Je zou kunnen stellen dat de historische vormen van hubs slechts beperkt zijn geslaagd – en dat legt druk op de nieuwe hubs
De hub als knoop
Door de grootschalige investeringen in het wegennet vanaf de jaren zestig, een toename van het autobezit en de spreiding van woon- en werkgebieden namen de files en milieuproblematiek in de jaren zeventig rap toe. Het rijk introduceerde in het Meerjarenplan Personenvervoer 1976-1980 daarom Park-and-Ride, parkeergelegenheden nabij treinstations. Met dit eerste knoopconcept hoopte het rijk autogebruikers te stimuleren om een deel van hun reis met het openbaar vervoer af te leggen.
Deze aanpak bracht echter onvoldoende. Met het Tweede Structuurschema Verkeer en Vervoer uit 1991 verfijnde het rijk de P+R-aanpak en startte het pilots met transferia, P+R’s met meer aandacht voor reiscomfort. Vervoerders, autolobbyisten en marktpartijen werkten samen aan extra voorzieningen, zoals dynamische reizigersinformatie langs snelwegen, eenduidige bewegwijzering en parkeerveiligheid.
Aan het eind van de jaren negentig werd met de Nieuwe Sleutelprojecten een beleidsconcept van transit-oriented development gelanceerd. Aan de basis lag een versterkt netwerk van hogesnelheidslijnen dat de internationale concurrentiepositie van Nederland moest verbeteren. Het rijk wees zes stationsgebieden aan op strategische plekken langs dit netwerk: de vier grote steden, Arnhem en Breda. Er werden uitvoeringsconvenanten met gemeenten gesloten voor de ontwikkeling van woningbouw en kantoorruimte om de investeringen in het HSL-netwerk te rechtvaardigen. Het koppelen van ‘dikke’ stromen ov aan hoogstedelijke ontwikkeling vroeg extra aandacht voor de first and last mile met ruimte voor lopen, fietsen en ov.
De hub als plaats
Het transit-oriented development van de Nieuwe Sleutelprojecten kwam niet uit de lucht vallen.
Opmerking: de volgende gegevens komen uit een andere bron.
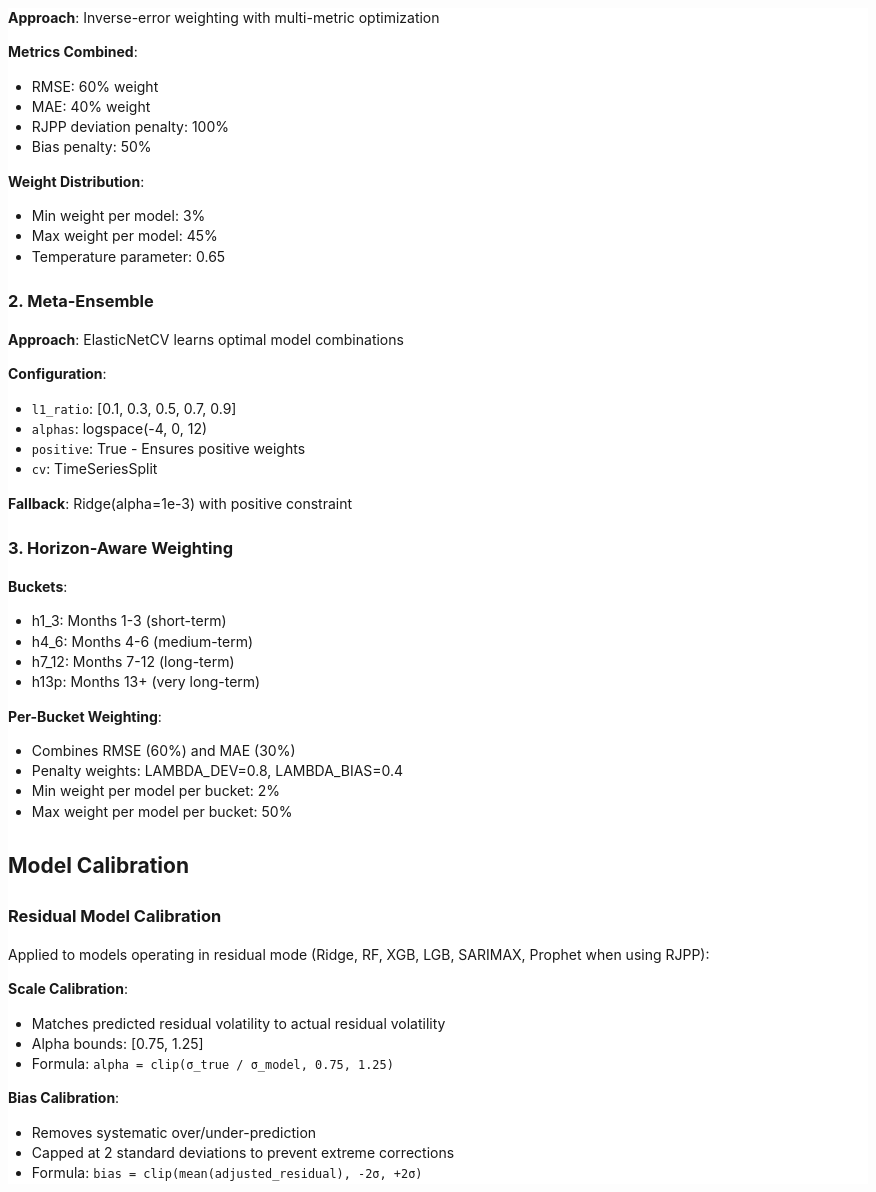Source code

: **Approach**: Inverse-error weighting with multi-metric optimization

**Metrics Combined**:
- RMSE: 60% weight
- MAE: 40% weight
- RJPP deviation penalty: 100%
- Bias penalty: 50%

**Weight Distribution**:
- Min weight per model: 3%
- Max weight per model: 45%
- Temperature parameter: 0.65

### 2. Meta-Ensemble

**Approach**: ElasticNetCV learns optimal model combinations

**Configuration**:
- `l1_ratio`: [0.1, 0.3, 0.5, 0.7, 0.9]
- `alphas`: logspace(-4, 0, 12)
- `positive`: True - Ensures positive weights
- `cv`: TimeSeriesSplit

**Fallback**: Ridge(alpha=1e-3) with positive constraint

### 3. Horizon-Aware Weighting

**Buckets**:
- h1_3: Months 1-3 (short-term)
- h4_6: Months 4-6 (medium-term)
- h7_12: Months 7-12 (long-term)
- h13p: Months 13+ (very long-term)

**Per-Bucket Weighting**:
- Combines RMSE (60%) and MAE (30%)
- Penalty weights: LAMBDA_DEV=0.8, LAMBDA_BIAS=0.4
- Min weight per model per bucket: 2%
- Max weight per model per bucket: 50%

## Model Calibration

### Residual Model Calibration

Applied to models operating in residual mode (Ridge, RF, XGB, LGB, SARIMAX, Prophet when using RJPP):

**Scale Calibration**:
- Matches predicted residual volatility to actual residual volatility
- Alpha bounds: [0.75, 1.25]
- Formula: `alpha = clip(σ_true / σ_model, 0.75, 1.25)`

**Bias Calibration**:
- Removes systematic over/under-prediction
- Capped at 2 standard deviations to prevent extreme corrections
- Formula: `bias = clip(mean(adjusted_residual), -2σ, +2σ)`
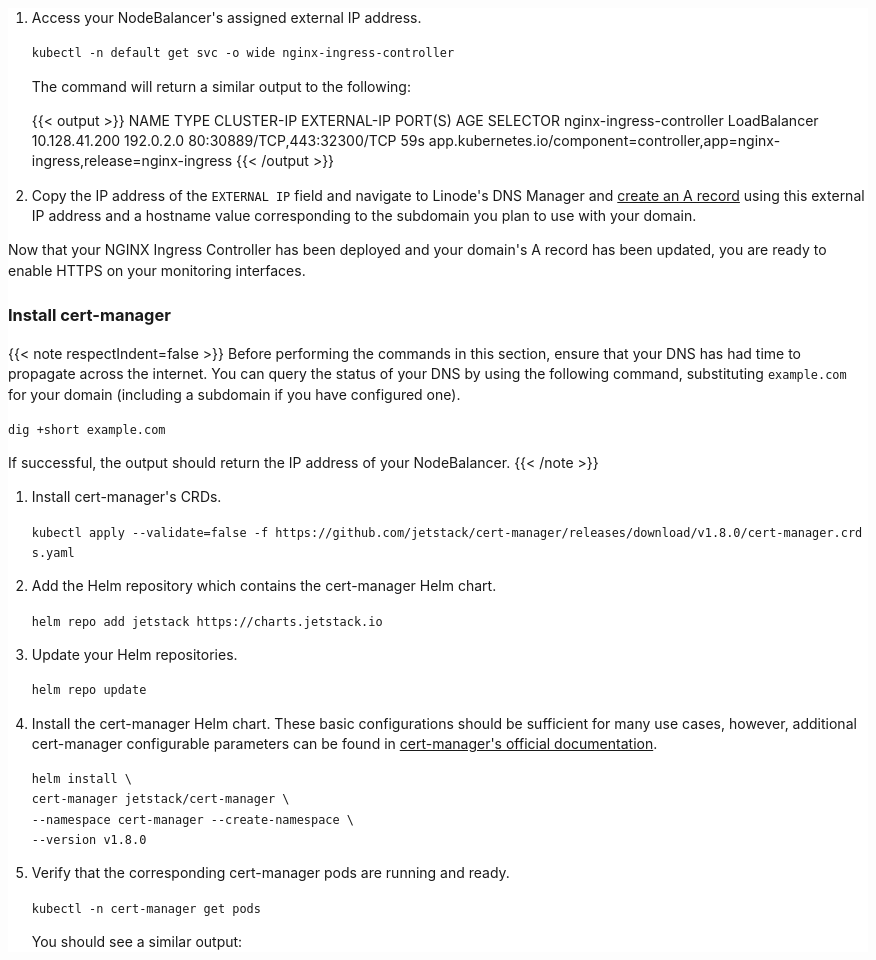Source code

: 1.  Access your NodeBalancer's assigned external IP address.

        kubectl -n default get svc -o wide nginx-ingress-controller

    The command will return a similar output to the following:

    {{< output >}}
NAME                       TYPE           CLUSTER-IP      EXTERNAL-IP    PORT(S)                      AGE   SELECTOR
nginx-ingress-controller   LoadBalancer   10.128.41.200   192.0.2.0      80:30889/TCP,443:32300/TCP   59s   app.kubernetes.io/component=controller,app=nginx-ingress,release=nginx-ingress
    {{< /output >}}

1.  Copy the IP address of the `EXTERNAL IP` field and navigate to Linode's DNS Manager and [create an A record](/docs/products/networking/dns-manager/guides/manage-dns-records/) using this external IP address and a hostname value corresponding to the subdomain you plan to use with your domain.

Now that your NGINX Ingress Controller has been deployed and your domain's A record has been updated, you are ready to enable HTTPS on your monitoring interfaces.

### Install cert-manager

{{< note respectIndent=false >}}
Before performing the commands in this section, ensure that your DNS has had time to propagate across the internet. You can query the status of your DNS by using the following command, substituting `example.com` for your domain (including a subdomain if you have configured one).

    dig +short example.com

If successful, the output should return the IP address of your NodeBalancer.
{{< /note >}}

1.  Install cert-manager's CRDs.

        kubectl apply --validate=false -f https://github.com/jetstack/cert-manager/releases/download/v1.8.0/cert-manager.crds.yaml

1.  Add the Helm repository which contains the cert-manager Helm chart.

        helm repo add jetstack https://charts.jetstack.io

1.  Update your Helm repositories.

        helm repo update

1.  Install the cert-manager Helm chart. These basic configurations should be sufficient for many use cases, however, additional cert-manager configurable parameters can be found in [cert-manager's official documentation](https://hub.helm.sh/charts/jetstack/cert-manager).

        helm install \
        cert-manager jetstack/cert-manager \
        --namespace cert-manager --create-namespace \
        --version v1.8.0

1.  Verify that the corresponding cert-manager pods are running and ready.

        kubectl -n cert-manager get pods

    You should see a similar output:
De Vierde Nota Ruimtelijke ordening uit 1988 herintroduceerde met het ABC-locatiebeleid het nabijheidsprincipe, dat we nog kenden uit het Groeikernenbeleid van de jaren zestig. Onder het credo ‘het juiste bedrijf op de juiste plek’, werd werkgelegenheid geconcentreerd op (multimodaal) bereikbare locaties, om zodoende autogebruik te ontmoedigen en ov- en fietsgebruik te stimuleren. De nota was ook een eerste slag in de decentralisatie van hubbeleid: het rijk stelde een algemeen kader en gemeenten wezen locaties toe aan bedrijven op basis van hun verwachte verkeerseffecten. Het kader bevatte drie locatietypen: A-locaties in dichte stedelijke omgevingen in de buurt van intercitystations, B-locaties in de stadsrand, bereikbaar met het ov en vanaf de snelweg, en C-locaties die bereikbaar waren vanaf het snelwegennet.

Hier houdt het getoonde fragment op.